Not exactly sure what happened to the normally reliable Baldacci. Maybe his publisher was pressuring him for a new title. Maybe his public life takes too much time. He is involved in several major charities, including an adult literacy program called Wish You Well and a spin off of it called Feeding Body and Mind. Or maybe he has just run out of plausible plot lines that can be adapted to full-blown novels.
Here’s how former Secret Service Agents Sean King and Michelle Maxwell get their new client.
They are driving in the middle of a pouring rain when they spot a young man – with a gun – running down the shoulder of the road. Of course, they stop and chase the kid down.

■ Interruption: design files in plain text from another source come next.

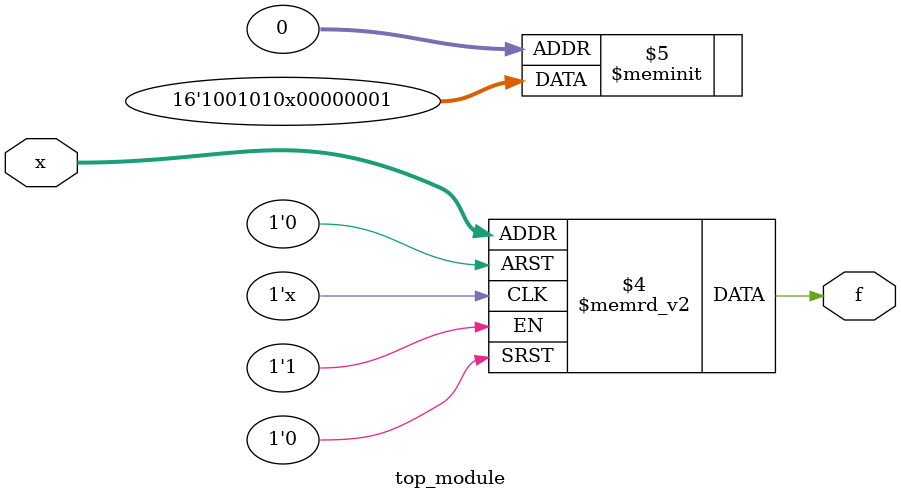
<source format=sv>
module top_module (
    input [4:1] x,
    output logic f
);

always_comb begin
    case (x)
        4'b0000, 4'b1010, 4'b1100, 4'b1111: f = 1'b1; // Corrected the last case to 4'b1111
        4'b0001, 4'b0010, 4'b0011, 4'b0100, 4'b0101, 4'b0110, 4'b0111, 4'b1001, 4'b1011, 4'b1101, 4'b1110: f = 1'b0;
        default: f = 1'bx;
    endcase
end

endmodule

</source>
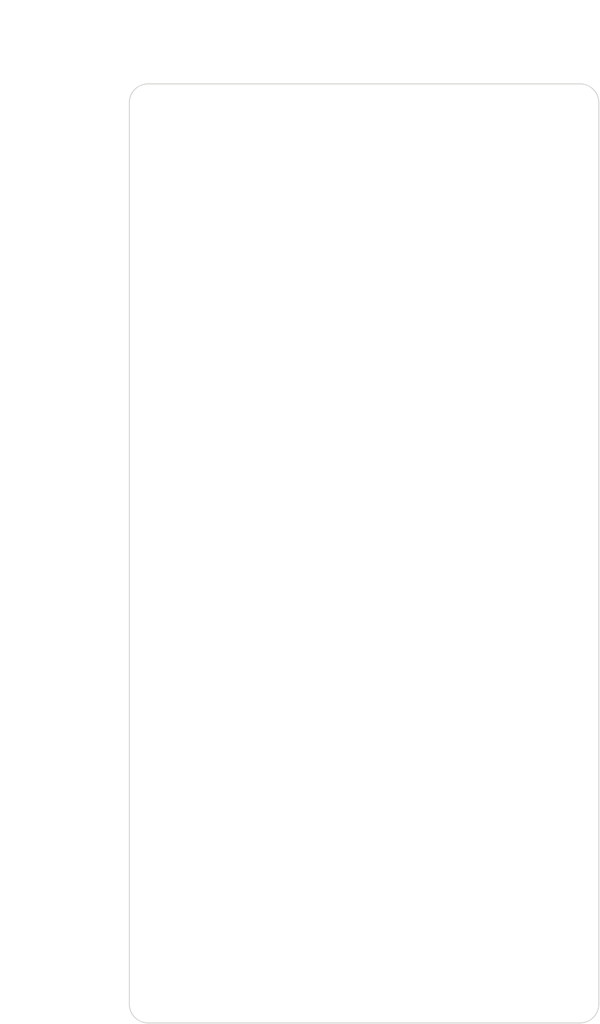
<source format=kicad_pcb>
(kicad_pcb (version 20171130) (host pcbnew 5.1.10)

  (general
    (thickness 1.6)
    (drawings 10)
    (tracks 0)
    (zones 0)
    (modules 0)
    (nets 1)
  )

  (page A4)
  (layers
    (0 F.Cu signal)
    (31 B.Cu signal)
    (32 B.Adhes user)
    (33 F.Adhes user)
    (34 B.Paste user)
    (35 F.Paste user)
    (36 B.SilkS user)
    (37 F.SilkS user)
    (38 B.Mask user)
    (39 F.Mask user)
    (40 Dwgs.User user)
    (41 Cmts.User user)
    (42 Eco1.User user)
    (43 Eco2.User user)
    (44 Edge.Cuts user)
    (45 Margin user)
    (46 B.CrtYd user)
    (47 F.CrtYd user)
    (48 B.Fab user)
    (49 F.Fab user)
  )

  (setup
    (last_trace_width 0.25)
    (trace_clearance 0.2)
    (zone_clearance 0.508)
    (zone_45_only no)
    (trace_min 0.2)
    (via_size 0.8)
    (via_drill 0.4)
    (via_min_size 0.4)
    (via_min_drill 0.3)
    (uvia_size 0.3)
    (uvia_drill 0.1)
    (uvias_allowed no)
    (uvia_min_size 0.2)
    (uvia_min_drill 0.1)
    (edge_width 0.05)
    (segment_width 0.2)
    (pcb_text_width 0.3)
    (pcb_text_size 1.5 1.5)
    (mod_edge_width 0.12)
    (mod_text_size 1 1)
    (mod_text_width 0.15)
    (pad_size 1.524 1.524)
    (pad_drill 0.762)
    (pad_to_mask_clearance 0)
    (aux_axis_origin 0 0)
    (visible_elements FFFFFF7F)
    (pcbplotparams
      (layerselection 0x010fc_ffffffff)
      (usegerberextensions false)
      (usegerberattributes true)
      (usegerberadvancedattributes true)
      (creategerberjobfile true)
      (excludeedgelayer true)
      (linewidth 0.100000)
      (plotframeref false)
      (viasonmask false)
      (mode 1)
      (useauxorigin false)
      (hpglpennumber 1)
      (hpglpenspeed 20)
      (hpglpendiameter 15.000000)
      (psnegative false)
      (psa4output false)
      (plotreference true)
      (plotvalue true)
      (plotinvisibletext false)
      (padsonsilk false)
      (subtractmaskfromsilk false)
      (outputformat 1)
      (mirror false)
      (drillshape 1)
      (scaleselection 1)
      (outputdirectory ""))
  )

  (net 0 "")

  (net_class Default "This is the default net class."
    (clearance 0.2)
    (trace_width 0.25)
    (via_dia 0.8)
    (via_drill 0.4)
    (uvia_dia 0.3)
    (uvia_drill 0.1)
  )

  (gr_arc (start 105.41 65.024) (end 106.426 65.024) (angle -90) (layer Edge.Cuts) (width 0.05) (tstamp 611E8D40))
  (gr_arc (start 82.042 65.024) (end 82.042 64.008) (angle -90) (layer Edge.Cuts) (width 0.05) (tstamp 611E8D34))
  (gr_arc (start 82.042 113.792) (end 81.026 113.792) (angle -90) (layer Edge.Cuts) (width 0.05) (tstamp 611E8D2A))
  (gr_arc (start 105.41 113.792) (end 105.41 114.808) (angle -90) (layer Edge.Cuts) (width 0.05))
  (gr_line (start 105.41 114.808) (end 82.042 114.808) (layer Edge.Cuts) (width 0.05) (tstamp 611E8C9E))
  (gr_line (start 106.426 65.024) (end 106.426 113.792) (layer Edge.Cuts) (width 0.05))
  (gr_line (start 82.042 64.008) (end 105.41 64.008) (layer Edge.Cuts) (width 0.05))
  (gr_line (start 81.026 65.024) (end 81.026 113.792) (layer Edge.Cuts) (width 0.05))
  (dimension 25.4 (width 0.15) (layer Dwgs.User)
    (gr_text "1.0000 in" (at 93.726 60.168) (layer Dwgs.User)
      (effects (font (size 1 1) (thickness 0.15)))
    )
    (feature1 (pts (xy 106.426 64.008) (xy 106.426 60.881579)))
    (feature2 (pts (xy 81.026 64.008) (xy 81.026 60.881579)))
    (crossbar (pts (xy 81.026 61.468) (xy 106.426 61.468)))
    (arrow1a (pts (xy 106.426 61.468) (xy 105.299496 62.054421)))
    (arrow1b (pts (xy 106.426 61.468) (xy 105.299496 60.881579)))
    (arrow2a (pts (xy 81.026 61.468) (xy 82.152504 62.054421)))
    (arrow2b (pts (xy 81.026 61.468) (xy 82.152504 60.881579)))
  )
  (dimension 50.8 (width 0.15) (layer Dwgs.User)
    (gr_text "2.0000 in" (at 77.694001 89.408 270) (layer Dwgs.User)
      (effects (font (size 1 1) (thickness 0.15)))
    )
    (feature1 (pts (xy 81.026 114.808) (xy 78.40758 114.808)))
    (feature2 (pts (xy 81.026 64.008) (xy 78.40758 64.008)))
    (crossbar (pts (xy 78.994001 64.008) (xy 78.994001 114.808)))
    (arrow1a (pts (xy 78.994001 114.808) (xy 78.40758 113.681496)))
    (arrow1b (pts (xy 78.994001 114.808) (xy 79.580422 113.681496)))
    (arrow2a (pts (xy 78.994001 64.008) (xy 78.40758 65.134504)))
    (arrow2b (pts (xy 78.994001 64.008) (xy 79.580422 65.134504)))
  )

)

</source>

Tyler Wingo is raging in the night because his father, Sam, has been killed in action while carrying out a secret mission in Afghanistan, or at least that’s what the authorities tell him.
Tyler questions the news because he received an email from his dad after he was supposedly killed during the mission. He hires King and Maxwell to find out what really happened. Then, he fires them. But the duo is stubborn. They stay on the case and began digging into Sam’s background.
They enlist the services of Sean King’s ex-wife, Dana, now married to a general who – as miraculously as it seems – has connections to the Wingo case. The assignment ends with a deadly shoot out in a shopping mall.
Baldacci takes readers on one wild goose chase after the other, while King and Maxwell spend an inordinate amount of time traveling through Northern Virginia seeking counsel from Edgar Roy, the brilliant information analyst from “The Sixth Man.” It’s all padding for a slim plot that involves a 25-year-old tragedy and the man seeking its revenge.
King and Maxwell are solid characters. They deserve better treatment than Baldacci gives them this time around.